It is easy to fear tariffs. Economists of all stripes will tell you that tariffs are bad; they are inflationary and invite retaliation and distort world trade. They are correct! But they most often fail to include the second part of the full tariff comment…Tariffs are bad in a free and fair global market. Unfortunately, there is little evidence that there are many “free and fair” markets. Indeed, when tracking trade reciprocity, every major industrial country in the world except the U.K. and Australia is offside, meaning tariffs on U.S. goods are significantly higher than U.S. tariffs on our imports. Even our friends, the EU, Canada, and Mexico, are way offside and have significant protectionist tariffs. In some cases, entire industries are precluded from participating in a trade partner’s economy. The U.S. auto industry is priced out of Europe by tariffs that are ten times higher than U.S. tariffs on E.U. cars. Same for U.S. agriculture. U.S. banks are prohibited from doing business in Canada. Hardly “free and fair.” And then, there is China. China was permitted to join the World Trade Organization in December of 2001. The hope was China would evolve into a great global trade partner. It has certainly helped the Chinese economy become the second largest in the world. Sadly, they have been cheating global trade rules ever since. The debate over TikTok operating in the U.S. is interesting as U.S. software companies are prohibited from doing business in China. Yes, tariffs are bad, but global trade is hardly a “free and fair” market.
Yesterday, President Trump announced 25% tariffs on steel and aluminum, including on Canada and Mexico. This set everyone’s hair on fire! Mexico and Canada are our friends and our largest trading partners. How could we possibly pick this fight? True, we import large quantities of steel and aluminum from Canada and Mexico and this action has the potential to raise prices in the U.S. However, many of those commodities are made in China and shipped to the two countries to avoid direct China tariffs and exploit the friendly USMCA (U.S., Mexico and Canada Free Trade Agreement) tariff policies. Global trade gamesmanship at its worst, especially from our “friends” North and South of the border! Not exactly “free and fair!”

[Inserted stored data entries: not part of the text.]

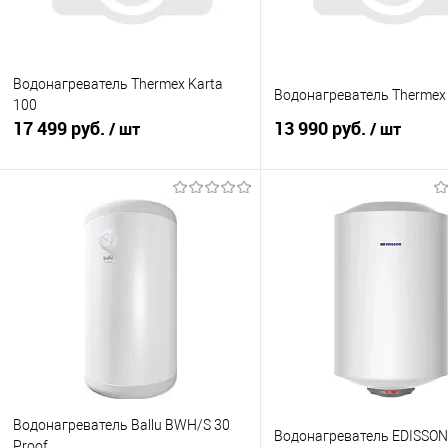
Водонагреватель Thermex Karta
Водонагреватель Thermex 
100
17 499 руб.
13 990 руб.
/ шт
/ шт
В корзину
В корзину
Купить в 1 клик
К сравнению
Купить в 1 клик
К с
В избранное
В наличии
В избранное
В н
Водонагреватель Ballu BWH/S 30
Водонагреватель EDISSON
Proof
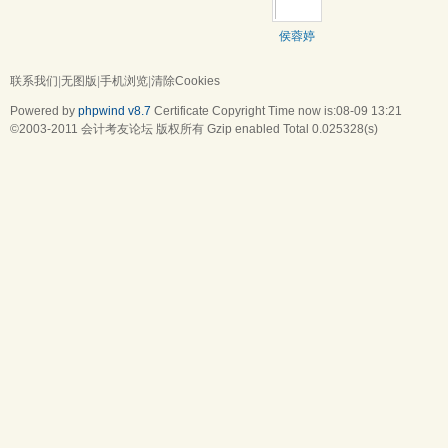
侯蓉婷
联系我们
|
无图版
|
手机浏览
|
清除Cookies
Powered by
phpwind v8.7
Certificate
Copyright Time now is:08-09 13:21
©2003-2011
会计考友论坛
版权所有 Gzip enabled
Total 0.025328(s)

With all of the doomsday tariff talk, it is interesting that the markets have held up so well. This indicates that the markets don’t believe in the worst-case scenarios. Perhaps some perspective on tariffs is warranted. The U.S. GDP closed in 2024 at nearly $28 trillion. Total goods imports were roughly $3.2 trillion. Let’s assume that after all the dust settles there will be a permanent 10% tariff on all goods from all countries. That would be $320 billion. As a percent of the total GDP, that is about 1%! Yes, on the margin, tariffs have the potential to reduce GDP growth and increase inflation. GDP could be reduced by .5-1% and inflation may rise by .5%. That is why economists do not like tariffs! But that is likely the worst case, which is far from catastrophic for a $28 trillion economy. But economists also love “free and fair” markets. And maybe, just maybe, the tariffs could begin to alter the trading behavior of our global trade partners. After all, having access to the world’s richest and largest economy is valuable. In fact, our trading partners need us more than we need them. U.S. global exports are just 11% of U.S. GDP, while exports represent nearly 27% of Mexican GDP and 20% of Canadian GDP.
For long-term investors worried about the impact of tariffs, take a deep breath! No one has any idea where the trade ward will end, including President Trump. Even if the negative aspects of tariffs prove true, they can be counter-balanced by more favorable tax policy, reduced government spending, onshoring of manufacturing, an improved regulatory environment and even “freer and fairer” global trade. That is a lot of moving parts! It is far too early to jump to dramatic conclusions. For the moment, the markets seem to be taking the Trade Wars in stride. The equity markets are off to a great start, and the bond markets have yet to price in any trade-induced inflation spike. As always, patience is a virtue of the long-term investor.